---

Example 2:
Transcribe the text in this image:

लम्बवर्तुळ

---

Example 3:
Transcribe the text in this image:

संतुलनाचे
-- -- --
* [How to complete this task] Return the lines above exactly, keeping every word.

* [Solution to the exercise]
---

Example 2:
Transcribe the text in this image:

लम्बवर्तुळ

---

Example 3:
Transcribe the text in this image:

संतुलनाचे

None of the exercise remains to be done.